Tip your marbles onto the paper and roll them in the paint, watch as they make patterns and mix all of the colours together.

Keep rolling them until you are happy with your picture and then tip them into a bowl.

Carefully remove your paper from the tray and let your paint dry.

Wash and dry your marbles and start all over again!

Click on the video link to see one we made earlier.

Puppet making

Here at The Play Well Trust, we often talk about the benefits of puppet play for children and families. Having worked with children and families for over 20 years, Sarah, our founder, has successfully used puppets with many children, for many reasons. She even ran “Puppet Club” with Selina, our advisory Play Therapist.

Puppets enable children to talk about difficult feelings, to explore different responses and to remove themselves from tough situations so that they can begin to work through them. The added joy of creating their own personalised puppet brings even more benefit.

Puppets can:

Enable children and adults to talk about difficult feelings more easily, by referring to their puppet rather than themselves.

Encourage creativity

Develop language skills

Develop imaginative play

Encourage motor skills

There are so many ways to make puppets; you can buy kits from companies like Baker Ross, you can use socks or gloves, or you can make one from a paper bag or just a sheet of A4 paper. See the Youtube video for a tutorial on paper puppets.

Circular weaving

There is something incredibly therapeutic about weaving, especially when using natural materials such as wool. Weaving is quite simple to do and even young children can pick it up fairly quickly.

This circular weaving is often taught within Stiener education alongside other crafts such as knitting and felt making. In an article on the relevance of Steiner handwork for children, it states that “this long, rhythmic process of development continues from early childhood into adulthood and on throughout life - a human being is in fact never complete, finished, as it were, with his or her development. A human being is continuously in the process of becoming.

When children and adults are involved in such absorbing, creative activities, it enables them time and space to just be, to escape reality and truly enjoy being the moment.

Although circular weaving looks complicated, once you get the hang of it, it’s quite simple. Watch the fabulous Cassie Stevenz series of videos on YouTube to learn how to make your own paper plate circular weaving.

Role play 

Many children absolutely adore role play, whether they are dressed as a fairy, a tiger, a racing car driver or playing at being a grown up in a real life situation, children use role play to make sense of the world around them.

Often you can learn a great deal about children’s understanding of the world by watching and listening to them role play situations. You can also learn a great deal about yourself, as they often mimic the behaviours of the adults they see around them… sometimes this can be challenging for us!

If your child invites you to join in, why not take the opportunity to let them be in charge. Follow their lead and enjoy the playful joy, dress up, eat that imaginary cake (it has NO calories!) and remember what it felt like to be a child.

Role play can:

Enable children to make sense of the world around them

Allow children space to work through difficult thoughts and feelings

Encourage empathy

Encourage language development

Encourage imagination

Help them to solve problems

Be the best fun EVER!

The Play Well Trust was founded by Sarah Vaughan in January 2019, following the shocking diagnosis of a brain tumour in one of her daughter's nursery school friends.
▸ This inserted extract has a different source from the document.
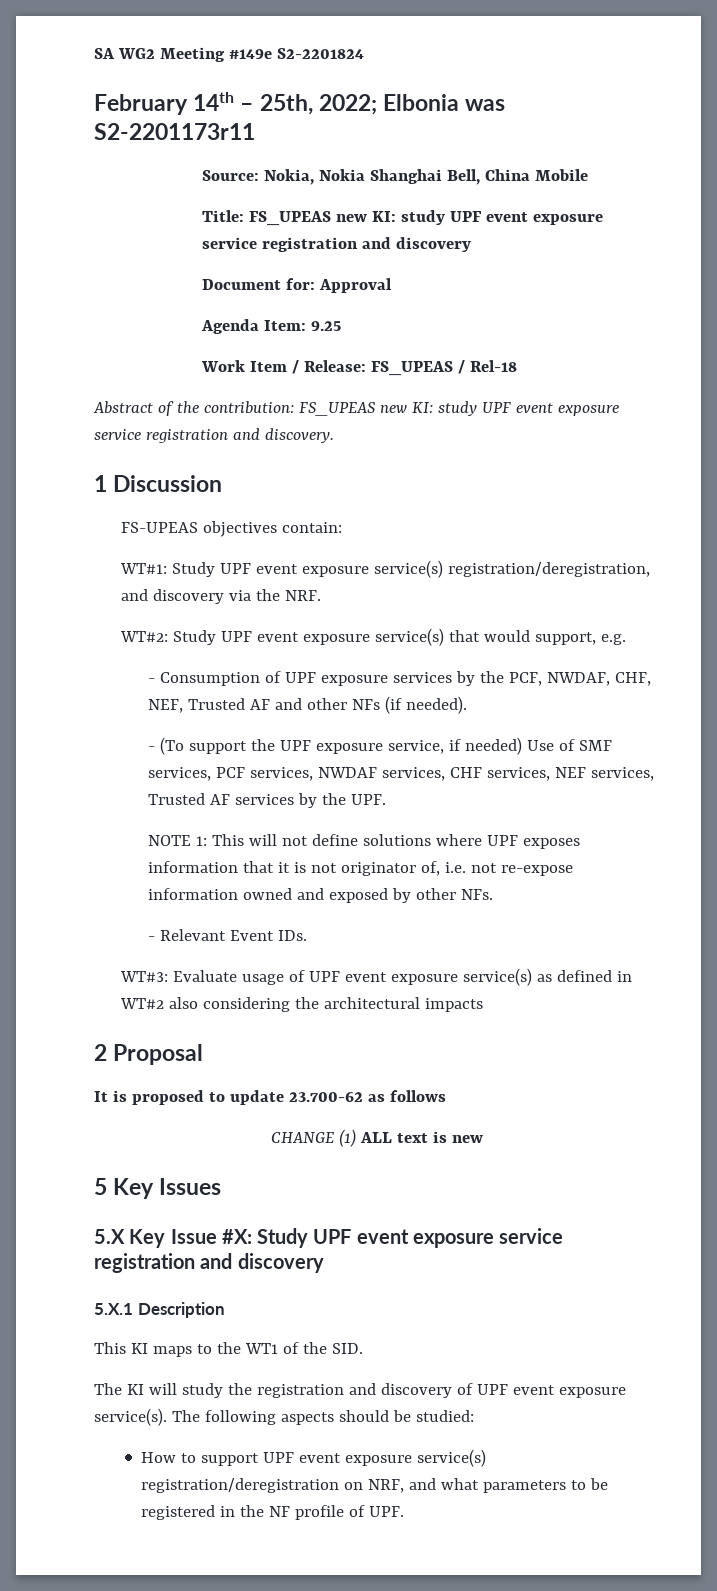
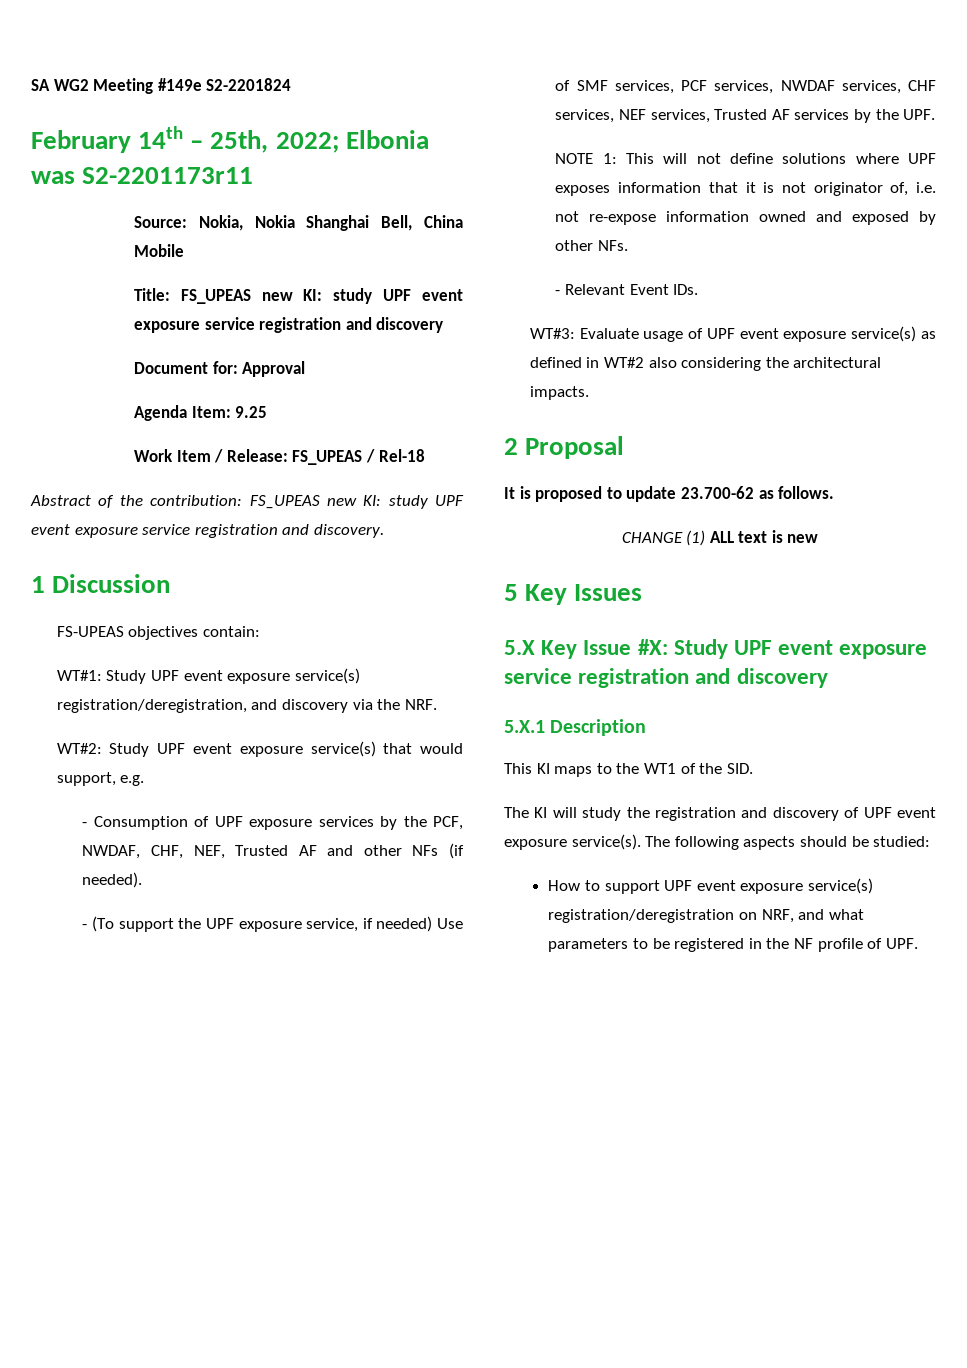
[424,998,483,1012] impacts -> [529,386,589,400] impacts.
[389,1090,446,1102] follows -> [778,486,835,499] follows.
Sarah felt compelled to use her skills and knowledge of Child Development and Early Years Education to support the little girl and her family through the use of play and creativity - all packed neatly into a Feel Better Box.


This was so successful and beneficial for the family, that soon after she began to support more families experiencing serious childhood illness, this number grew and grew and so The Play Well Trust was born.